Boeing’s Use of Nonimmigrant Labor
A U.S. company wants to save money. It decides to let go of senior employees who command high salaries and require generous benefits. It outsources the work to a third-party vendor. That vendor, in turn, hires noncitizens, lawfully present in the United States on nonimmigrant visas (typically H1Bs) to do the work that was formerly done by the U.S.-citizen employees.
As I’ve explored before, this is a common story. Southern California Edison and Disney both received a fair amount of unwanted press when they followed this playbook. And so it should come as no surprise that another big American company has recently been unmasked as following these same moves: Boeing.
Attention came to Boeing in the wake of it’s problems with the 737 Max.
Blooomberg ran a story with this eye popping headline: Boeing’s 737 Max Software Outsourced to $9-an-Hour Engineers. The article highlights how Boeing has let go of senior engineers and replaced them with employees supplied by its vendors, HCL Technologies (the same company that replaced Disney’s IT workers back in 2015) and Cyient as well as true outsourcing to overseas facilities in Moscow. The article is replete with complaints that coding was not done properly either by HCL or the Moscovian engineers.

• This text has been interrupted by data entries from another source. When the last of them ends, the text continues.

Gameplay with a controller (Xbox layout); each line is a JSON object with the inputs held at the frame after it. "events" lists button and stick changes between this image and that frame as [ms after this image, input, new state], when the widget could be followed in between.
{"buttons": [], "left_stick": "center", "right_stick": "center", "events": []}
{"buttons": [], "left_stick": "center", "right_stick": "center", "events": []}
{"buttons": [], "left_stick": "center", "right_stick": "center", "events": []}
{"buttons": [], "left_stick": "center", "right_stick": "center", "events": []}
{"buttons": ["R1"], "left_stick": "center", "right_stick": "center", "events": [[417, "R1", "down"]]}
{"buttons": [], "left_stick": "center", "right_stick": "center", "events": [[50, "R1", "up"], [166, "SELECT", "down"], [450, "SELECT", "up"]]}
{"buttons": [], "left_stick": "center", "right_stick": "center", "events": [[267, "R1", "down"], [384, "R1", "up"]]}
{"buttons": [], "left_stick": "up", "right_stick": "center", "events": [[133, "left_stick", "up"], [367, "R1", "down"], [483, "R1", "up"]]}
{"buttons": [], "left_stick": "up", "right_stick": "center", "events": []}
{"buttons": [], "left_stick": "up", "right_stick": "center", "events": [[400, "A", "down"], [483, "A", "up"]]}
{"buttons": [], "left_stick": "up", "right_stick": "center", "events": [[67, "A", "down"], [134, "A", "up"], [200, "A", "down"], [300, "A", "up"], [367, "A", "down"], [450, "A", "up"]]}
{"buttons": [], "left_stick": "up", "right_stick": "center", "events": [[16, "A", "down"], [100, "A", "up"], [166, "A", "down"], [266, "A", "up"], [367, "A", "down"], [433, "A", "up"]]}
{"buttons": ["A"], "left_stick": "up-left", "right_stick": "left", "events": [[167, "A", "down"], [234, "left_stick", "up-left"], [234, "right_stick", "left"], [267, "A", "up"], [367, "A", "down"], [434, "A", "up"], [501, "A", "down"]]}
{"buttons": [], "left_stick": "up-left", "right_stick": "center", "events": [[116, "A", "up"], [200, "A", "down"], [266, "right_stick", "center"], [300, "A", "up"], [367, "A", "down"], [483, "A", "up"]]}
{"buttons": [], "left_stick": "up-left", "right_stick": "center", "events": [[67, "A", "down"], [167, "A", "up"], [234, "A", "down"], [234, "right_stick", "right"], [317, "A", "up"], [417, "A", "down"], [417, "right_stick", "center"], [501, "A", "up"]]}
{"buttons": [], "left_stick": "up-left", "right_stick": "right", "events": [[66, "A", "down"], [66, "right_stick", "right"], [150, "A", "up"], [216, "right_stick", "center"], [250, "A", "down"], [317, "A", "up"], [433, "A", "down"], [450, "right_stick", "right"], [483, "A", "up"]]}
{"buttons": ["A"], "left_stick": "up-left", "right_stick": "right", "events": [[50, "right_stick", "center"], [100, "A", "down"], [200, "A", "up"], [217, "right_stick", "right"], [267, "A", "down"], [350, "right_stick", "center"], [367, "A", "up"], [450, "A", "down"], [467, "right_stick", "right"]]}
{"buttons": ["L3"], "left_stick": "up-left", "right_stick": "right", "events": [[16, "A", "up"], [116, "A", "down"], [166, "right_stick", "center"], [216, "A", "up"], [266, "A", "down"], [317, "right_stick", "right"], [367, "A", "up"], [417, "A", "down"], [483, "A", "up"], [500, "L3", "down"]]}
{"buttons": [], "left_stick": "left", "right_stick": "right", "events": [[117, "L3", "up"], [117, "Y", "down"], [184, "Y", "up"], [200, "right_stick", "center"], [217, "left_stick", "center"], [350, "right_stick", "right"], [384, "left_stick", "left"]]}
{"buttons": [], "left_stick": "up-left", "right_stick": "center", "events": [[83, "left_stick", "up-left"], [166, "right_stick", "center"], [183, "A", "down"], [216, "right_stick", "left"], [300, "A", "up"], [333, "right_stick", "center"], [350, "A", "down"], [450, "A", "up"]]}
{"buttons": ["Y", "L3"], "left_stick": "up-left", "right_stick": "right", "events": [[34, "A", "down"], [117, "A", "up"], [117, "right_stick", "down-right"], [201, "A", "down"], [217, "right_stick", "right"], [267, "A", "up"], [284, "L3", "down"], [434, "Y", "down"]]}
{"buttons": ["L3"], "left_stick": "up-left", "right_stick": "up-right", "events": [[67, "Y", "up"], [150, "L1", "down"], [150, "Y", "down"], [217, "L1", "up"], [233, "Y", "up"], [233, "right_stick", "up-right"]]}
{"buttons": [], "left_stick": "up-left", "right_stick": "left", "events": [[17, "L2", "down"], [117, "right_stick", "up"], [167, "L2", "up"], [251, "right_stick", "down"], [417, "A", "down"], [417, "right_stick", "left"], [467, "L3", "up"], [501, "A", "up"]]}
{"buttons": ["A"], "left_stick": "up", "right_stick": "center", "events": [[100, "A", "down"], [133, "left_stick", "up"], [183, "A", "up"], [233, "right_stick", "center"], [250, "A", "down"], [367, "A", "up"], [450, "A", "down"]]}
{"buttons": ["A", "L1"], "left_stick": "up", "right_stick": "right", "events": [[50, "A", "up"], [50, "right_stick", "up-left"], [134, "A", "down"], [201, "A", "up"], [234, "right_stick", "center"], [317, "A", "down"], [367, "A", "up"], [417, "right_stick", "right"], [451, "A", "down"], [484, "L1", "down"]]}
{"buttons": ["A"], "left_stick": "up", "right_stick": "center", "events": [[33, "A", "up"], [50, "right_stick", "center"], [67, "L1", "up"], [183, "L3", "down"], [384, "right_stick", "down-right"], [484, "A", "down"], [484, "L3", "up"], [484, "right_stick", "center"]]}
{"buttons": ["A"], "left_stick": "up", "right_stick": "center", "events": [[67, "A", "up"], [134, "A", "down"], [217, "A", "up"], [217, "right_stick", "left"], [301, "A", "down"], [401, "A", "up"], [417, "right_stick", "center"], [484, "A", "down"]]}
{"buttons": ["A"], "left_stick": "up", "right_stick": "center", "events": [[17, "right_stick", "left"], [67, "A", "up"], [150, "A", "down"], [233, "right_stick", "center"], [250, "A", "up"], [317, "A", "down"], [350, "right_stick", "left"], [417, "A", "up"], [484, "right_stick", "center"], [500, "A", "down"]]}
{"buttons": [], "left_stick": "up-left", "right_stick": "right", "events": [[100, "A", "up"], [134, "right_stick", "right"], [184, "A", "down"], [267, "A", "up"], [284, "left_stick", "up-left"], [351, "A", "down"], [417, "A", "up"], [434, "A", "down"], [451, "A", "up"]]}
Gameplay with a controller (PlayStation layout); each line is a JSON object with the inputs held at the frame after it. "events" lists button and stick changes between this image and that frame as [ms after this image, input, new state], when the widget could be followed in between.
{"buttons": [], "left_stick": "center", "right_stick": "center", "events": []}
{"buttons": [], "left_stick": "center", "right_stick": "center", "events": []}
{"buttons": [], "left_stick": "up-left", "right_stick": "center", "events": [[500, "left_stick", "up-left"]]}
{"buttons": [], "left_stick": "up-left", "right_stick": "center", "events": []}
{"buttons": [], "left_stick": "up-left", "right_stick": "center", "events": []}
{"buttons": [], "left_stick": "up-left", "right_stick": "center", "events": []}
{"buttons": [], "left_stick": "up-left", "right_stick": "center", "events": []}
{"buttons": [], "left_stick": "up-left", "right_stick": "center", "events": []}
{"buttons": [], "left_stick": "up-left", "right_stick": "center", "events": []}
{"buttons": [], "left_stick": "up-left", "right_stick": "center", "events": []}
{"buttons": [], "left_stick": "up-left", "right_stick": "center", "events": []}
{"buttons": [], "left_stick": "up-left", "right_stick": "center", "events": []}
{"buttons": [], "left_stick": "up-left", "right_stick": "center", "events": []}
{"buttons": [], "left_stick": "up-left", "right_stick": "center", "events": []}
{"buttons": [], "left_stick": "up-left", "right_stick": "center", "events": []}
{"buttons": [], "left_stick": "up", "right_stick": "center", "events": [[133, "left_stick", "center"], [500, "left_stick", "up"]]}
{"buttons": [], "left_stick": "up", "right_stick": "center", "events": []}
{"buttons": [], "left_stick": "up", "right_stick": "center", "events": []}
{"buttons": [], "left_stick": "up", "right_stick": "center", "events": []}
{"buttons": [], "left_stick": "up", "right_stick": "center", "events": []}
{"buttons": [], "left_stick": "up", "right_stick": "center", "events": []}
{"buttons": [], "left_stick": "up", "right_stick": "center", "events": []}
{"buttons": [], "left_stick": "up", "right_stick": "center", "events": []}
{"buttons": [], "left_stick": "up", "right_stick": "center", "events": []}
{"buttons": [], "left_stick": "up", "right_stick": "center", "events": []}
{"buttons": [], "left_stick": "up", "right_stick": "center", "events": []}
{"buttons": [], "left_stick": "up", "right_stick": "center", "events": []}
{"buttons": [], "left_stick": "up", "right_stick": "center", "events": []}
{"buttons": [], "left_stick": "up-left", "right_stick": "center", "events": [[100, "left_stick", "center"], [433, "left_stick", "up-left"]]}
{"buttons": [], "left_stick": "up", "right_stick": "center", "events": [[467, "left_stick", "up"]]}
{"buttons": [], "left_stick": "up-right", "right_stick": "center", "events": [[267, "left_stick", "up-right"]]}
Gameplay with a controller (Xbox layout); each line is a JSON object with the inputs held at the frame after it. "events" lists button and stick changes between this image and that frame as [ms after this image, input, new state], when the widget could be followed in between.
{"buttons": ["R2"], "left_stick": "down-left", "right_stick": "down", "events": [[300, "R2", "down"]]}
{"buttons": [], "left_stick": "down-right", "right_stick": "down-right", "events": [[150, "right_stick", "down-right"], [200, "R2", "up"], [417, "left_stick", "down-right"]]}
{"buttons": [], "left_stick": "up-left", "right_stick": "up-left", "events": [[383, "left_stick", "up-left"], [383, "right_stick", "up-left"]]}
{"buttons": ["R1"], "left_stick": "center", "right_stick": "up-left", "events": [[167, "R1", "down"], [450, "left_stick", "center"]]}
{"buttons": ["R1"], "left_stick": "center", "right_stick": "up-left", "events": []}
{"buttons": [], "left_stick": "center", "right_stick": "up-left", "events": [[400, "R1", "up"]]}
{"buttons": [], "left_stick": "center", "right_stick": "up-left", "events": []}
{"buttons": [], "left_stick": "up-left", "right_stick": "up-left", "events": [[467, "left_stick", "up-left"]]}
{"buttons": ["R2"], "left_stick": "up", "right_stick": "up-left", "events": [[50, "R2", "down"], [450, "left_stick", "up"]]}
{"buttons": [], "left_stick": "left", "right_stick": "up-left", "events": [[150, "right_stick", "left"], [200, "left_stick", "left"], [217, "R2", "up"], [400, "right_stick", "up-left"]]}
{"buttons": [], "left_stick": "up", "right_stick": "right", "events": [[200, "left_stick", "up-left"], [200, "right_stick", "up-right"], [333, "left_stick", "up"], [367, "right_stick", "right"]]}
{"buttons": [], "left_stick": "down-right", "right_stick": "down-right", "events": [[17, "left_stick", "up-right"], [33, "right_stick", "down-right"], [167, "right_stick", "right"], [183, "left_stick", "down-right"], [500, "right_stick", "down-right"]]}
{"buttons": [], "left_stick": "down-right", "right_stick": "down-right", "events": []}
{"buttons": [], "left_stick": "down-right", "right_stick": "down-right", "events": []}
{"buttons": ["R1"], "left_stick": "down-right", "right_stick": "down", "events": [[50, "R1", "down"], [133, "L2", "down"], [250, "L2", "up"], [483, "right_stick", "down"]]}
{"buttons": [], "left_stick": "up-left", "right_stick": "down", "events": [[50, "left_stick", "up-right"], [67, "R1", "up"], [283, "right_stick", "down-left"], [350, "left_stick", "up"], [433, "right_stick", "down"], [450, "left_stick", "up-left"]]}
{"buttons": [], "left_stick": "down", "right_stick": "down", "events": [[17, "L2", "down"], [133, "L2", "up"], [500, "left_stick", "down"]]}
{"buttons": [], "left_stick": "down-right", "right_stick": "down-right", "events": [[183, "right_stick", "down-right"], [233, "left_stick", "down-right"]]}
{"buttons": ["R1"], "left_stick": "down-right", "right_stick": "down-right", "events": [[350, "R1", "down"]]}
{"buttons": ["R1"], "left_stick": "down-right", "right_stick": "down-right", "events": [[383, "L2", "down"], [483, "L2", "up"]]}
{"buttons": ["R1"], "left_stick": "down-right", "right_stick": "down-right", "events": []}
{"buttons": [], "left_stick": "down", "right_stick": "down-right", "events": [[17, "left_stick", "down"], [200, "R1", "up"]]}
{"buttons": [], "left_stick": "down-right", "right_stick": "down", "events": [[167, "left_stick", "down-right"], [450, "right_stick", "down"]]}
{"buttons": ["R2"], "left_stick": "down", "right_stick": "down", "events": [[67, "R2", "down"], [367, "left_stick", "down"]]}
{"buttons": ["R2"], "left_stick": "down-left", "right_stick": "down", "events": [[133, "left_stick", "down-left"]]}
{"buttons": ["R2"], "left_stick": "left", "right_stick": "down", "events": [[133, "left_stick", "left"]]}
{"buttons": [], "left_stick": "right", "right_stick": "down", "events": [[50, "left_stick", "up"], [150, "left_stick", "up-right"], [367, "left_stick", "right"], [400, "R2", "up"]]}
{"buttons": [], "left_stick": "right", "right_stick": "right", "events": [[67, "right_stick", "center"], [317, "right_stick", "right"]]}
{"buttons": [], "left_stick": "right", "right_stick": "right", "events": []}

Despite the headline, the Bloomberg article acknowledges Boeing’s statement that it did not rely on engineers from HCL or Cyient in the development of its Maneuvering Characteristics Augmentation System, which is said to be what caused the two Max 737 crashes.
HCL issued a similar public statement indicating that while “HCL does not comment on specific work we do for our customers. HCL is not associated with any ongoing issues with 737 Max.”
Regardless of who worked on what portion of Boeing’s technology, it took these crashes to shed light on Boeing’s use of nonimmigrant labor. Use that parallels what other U.S. companies have done. But conduct that continues to court controversy.